Openssh pts fun

So… Came across a whole new bug today that had me scratching my head for quite a while. One of my servers at work started hanging during ssh logins completely out of the blue. Attempting to login with the really verbose flags ‘-v -v’ didn’t give any clues, and I just assumed something had happened with our network auth system.

More investigation showed I could execute commands via ssh, but any login attempt (even using pub keys) would hang until I manually killed the process. Managed to run ‘tail /var/log/secure’ and saw login attempts were failing with this error:
openpty: No such file or directory
session_pty_req: session 0 alloc failed

Googling for that came up with all sorts of posts from the 2.6 kernel move (which added devpts fs), broken dev file systems and other equally non-helpful suggestions. Finally I just went ahead and ran strace and was able to see:
open("/dev/ptmx", O_RDWR) = -1 EIO (Input/output error)

━━━━━━━━━━━━━━━━━━━━━━━━━━━━━━

**WORK ORDER A:** In the SSH login post, why did the author end up running strace?

━━━━━━━━━━━━━━━━━━━━━━━━━━━━━━

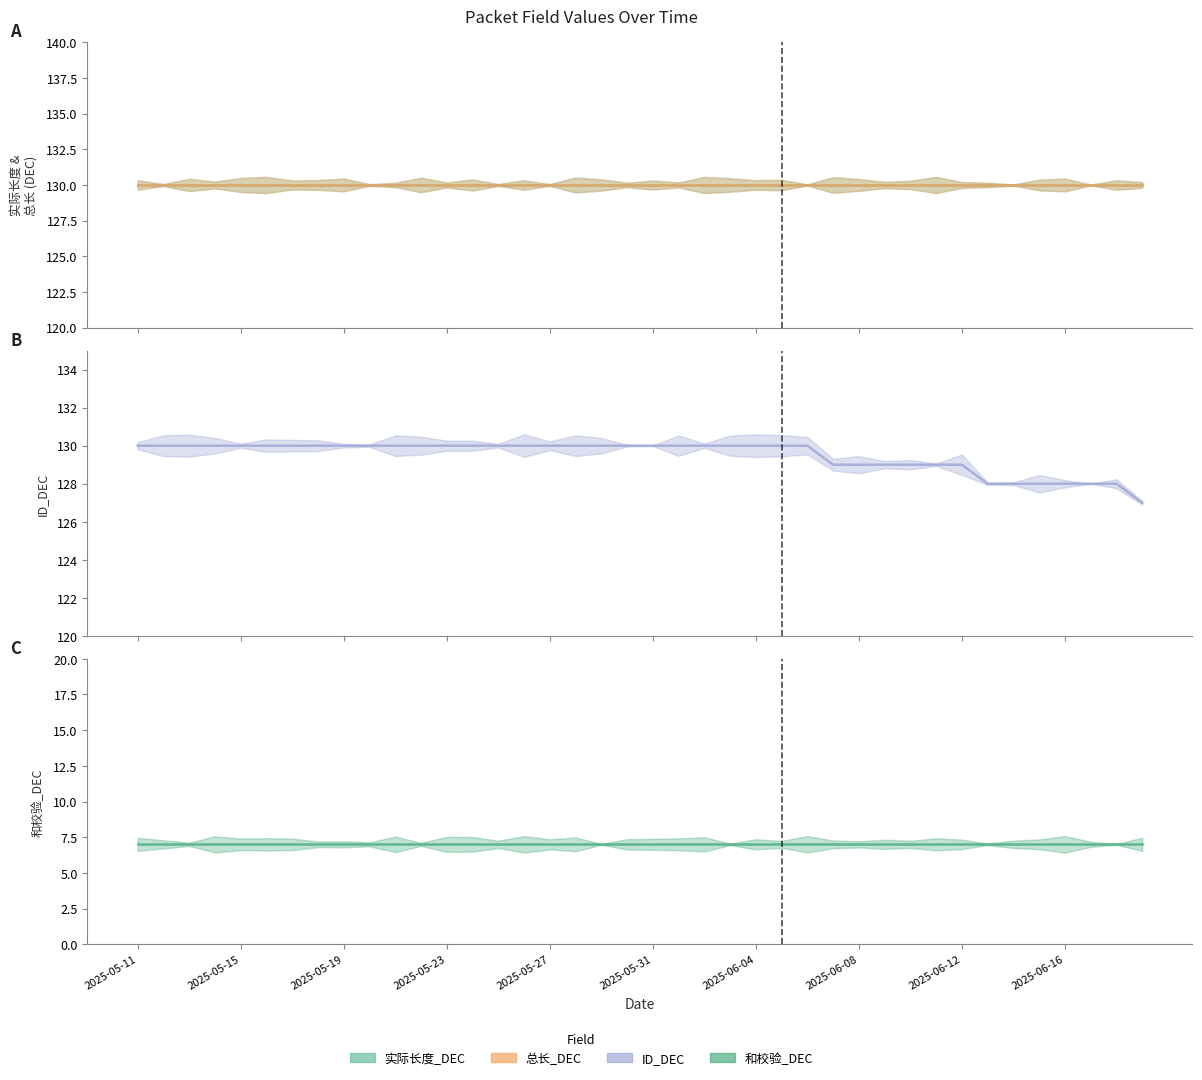

What is the smallest value displayed?

7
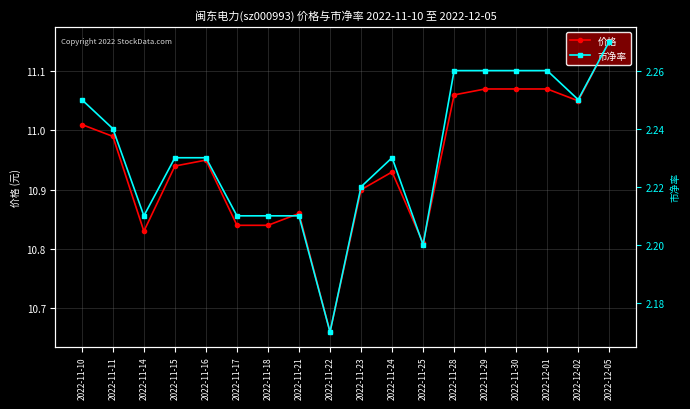

What is the average value of the 市净率 series?

2.2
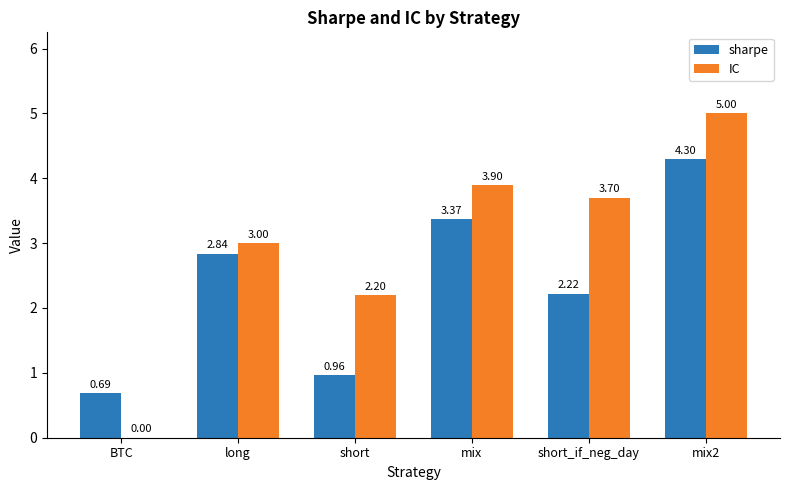

How many groups of bars are there?

6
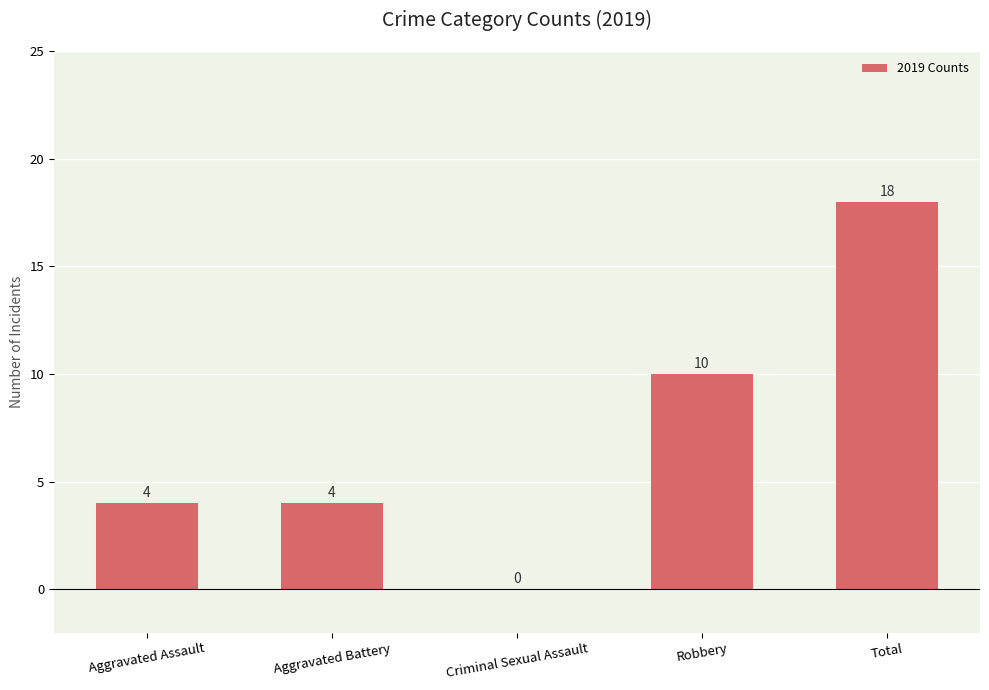

What value does the data have at Aggravated Assault?

4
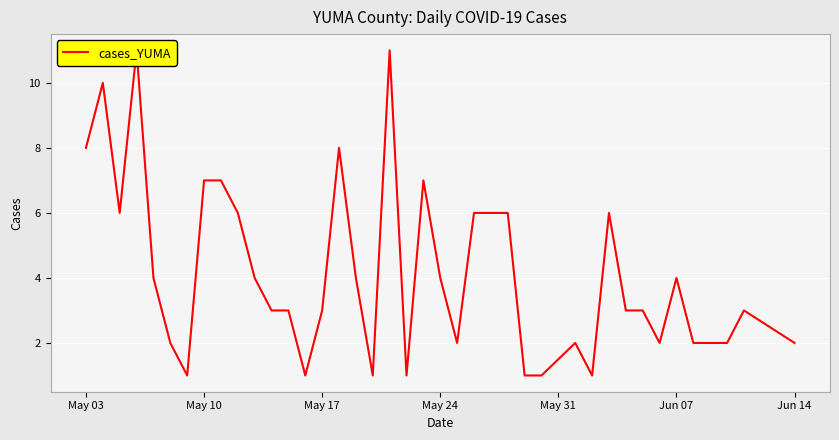

The value at 15 is 14. True or false?

False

━━━━━━━━━━━━━━━━━━━━━━━━━━━━━━

**WORK ORDER B:** In the entries, copy every line starting with the line that contains "What is the average value of the 市净率 series?" and going on through the end of the entries. Leave the pictures out.

**TASK RESULT A:** The author ran strace because searching for the openpty error only turned up posts about the 2.6 kernel move, broken dev file systems, and other suggestions that didn't help. Running strace then revealed that opening "/dev/ptmx" failed with an input/output error.

**TASK RESULT B:**
What is the average value of the 市净率 series?

2.2

How many groups of bars are there?

6

What value does the data have at Aggravated Assault?

4

The value at 15 is 14. True or false?

False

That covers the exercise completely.